Sep 14, 2020; Anals of Global Health . https://dx.doi.org/10.5334%2Faogh.2711
Injuries are a leading cause of mortality among children globally, with children in low- and middle-income countries more likely to die if injured compared to children in high-income countries. Timely and high-quality care are essential to reduce injury-related morbidity and mortality.
This study describes patterns, management, and outcomes of children 0–15 years presenting with unintentional injuries at three district hospitals in rural Rwanda between January 1 and December 31, 2017.
Using a retrospective cross-sectional study design, we assessed the demographic and clinical characteristics, care provided, and outcomes of the children using data extracted from patient medical charts. We describe the patient population using frequencies and proportions as well as median and interquartile ranges.
Of the 449 injured children who sought care at the three rural district hospitals, 66.2% (n = 297) were boys. The main causes of injury were falls (n = 261, 58.1%), burns (n = 101, 22.5%), and road traffic injuries (n = 67, 14.9%). Burns were the most common injury among children aged 0–5 years while falls were the leading injury type among the 5–15 years age group. Vital signs were inconsistently completed ranging between 23.8–89.1% of vital sign items. Of the injured children, 37.0% (n = 166) received surgery at the district hospital, general practitioners performed 80.9% (n = 114) of surgeries, 87.4% (n = 145) of operated patients received no anesthesia, and 69.3% (n = 311) were admitted to the district hospital, while 2.7% (n = 12) were transferred to tertiary facilities for higher-level care.

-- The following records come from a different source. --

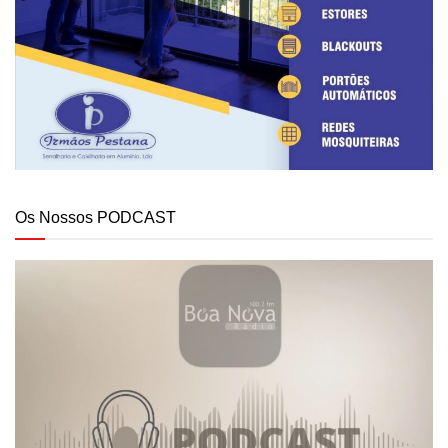
Os Nossos PODCAST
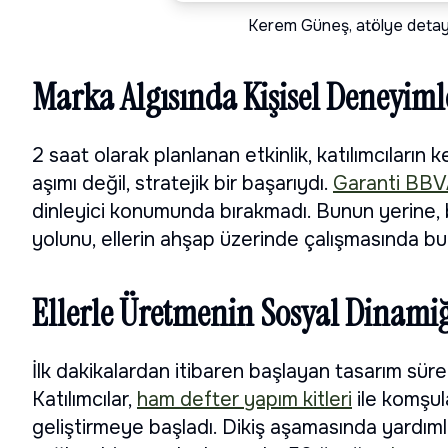
Kerem Güneş, atölye detayla
Marka Algısında Kişisel Deneyim
2 saat olarak planlanan etkinlik, katılımcıların 
aşımı değil, stratejik bir başarıydı.
Garanti BB
dinleyici konumunda bırakmadı. Bunun yerine, 
yolunu, ellerin ahşap üzerinde çalışmasında bu
Ellerle Üretmenin Sosyal Dinamiğ
İlk dakikalardan itibaren başlayan tasarım sür
Katılımcılar,
ham defter yapım kitleri
ile komşula
geliştirmeye başladı. Dikiş aşamasında yardımlaşa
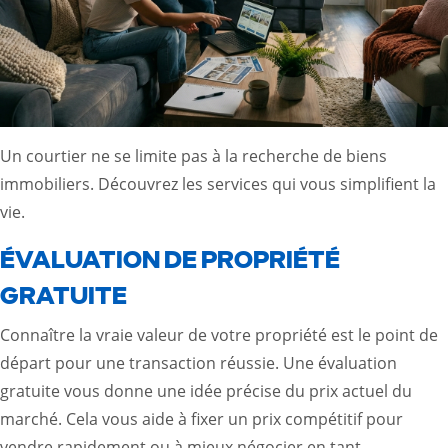
Un courtier ne se limite pas à la recherche de biens
immobiliers. Découvrez les services qui vous simplifient la
vie.
ÉVALUATION DE PROPRIÉTÉ
GRATUITE
Connaître la vraie valeur de votre propriété est le point de
départ pour une transaction réussie. Une évaluation
gratuite vous donne une idée précise du prix actuel du
marché. Cela vous aide à fixer un prix compétitif pour
vendre rapidement ou à mieux négocier en tant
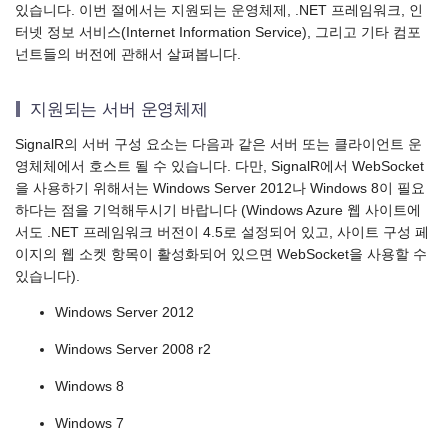
있습니다. 이번 절에서는 지원되는 운영체제, .NET 프레임워크, 인
터넷 정보 서비스(Internet Information Service), 그리고 기타 컴포
넌트들의 버전에 관해서 살펴봅니다.
지원되는 서버 운영체제
SignalR의 서버 구성 요소는 다음과 같은 서버 또는 클라이언트 운
영체체에서 호스트 될 수 있습니다. 다만, SignalR에서 WebSocket
을 사용하기 위해서는 Windows Server 2012나 Windows 8이 필요
하다는 점을 기억해두시기 바랍니다 (Windows Azure 웹 사이트에
서도 .NET 프레임워크 버전이 4.5로 설정되어 있고, 사이트 구성 페
이지의 웹 소켓 항목이 활성화되어 있으면 WebSocket을 사용할 수
있습니다).
Windows Server 2012
Windows Server 2008 r2
Windows 8
Windows 7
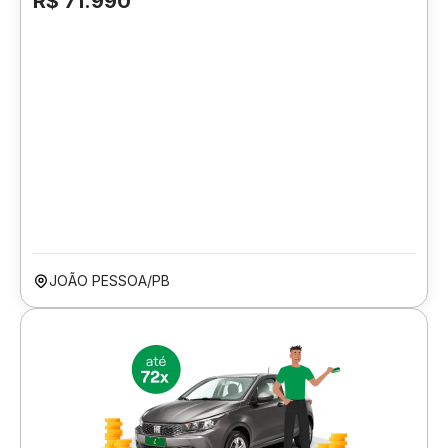
R$ 71.990
JOÃO PESSOA/PB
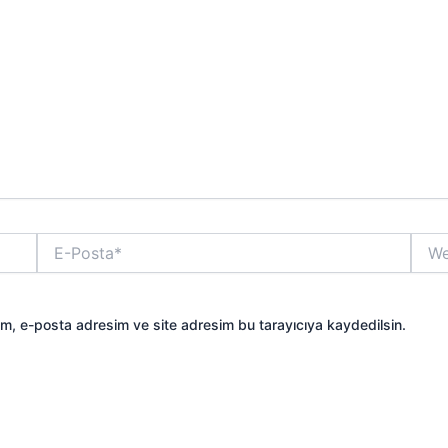
E-
Web
Posta*
sitesi
ım, e-posta adresim ve site adresim bu tarayıcıya kaydedilsin.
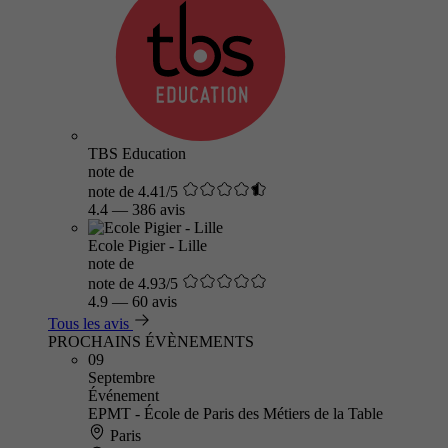
TBS Education
note de
note de 4.41/5
4.4
—
386 avis
Ecole Pigier - Lille
note de
note de 4.93/5
4.9
—
60 avis
Tous les avis
PROCHAINS ÉVÈNEMENTS
09
Septembre
Événement
EPMT - École de Paris des Métiers de la Table
Paris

The presentation of child injuries—namely falls, burns, and road traffic accidents—is similar to what has been reported in other sub-Saharan African countries. However, more needs to be done to improve the completion and documentation of vital signs and increase availability of surgical specialists. Finally, targeted strategies to prevent burns and motorcycle-related injuries are recommended prevention interventions for this rural population.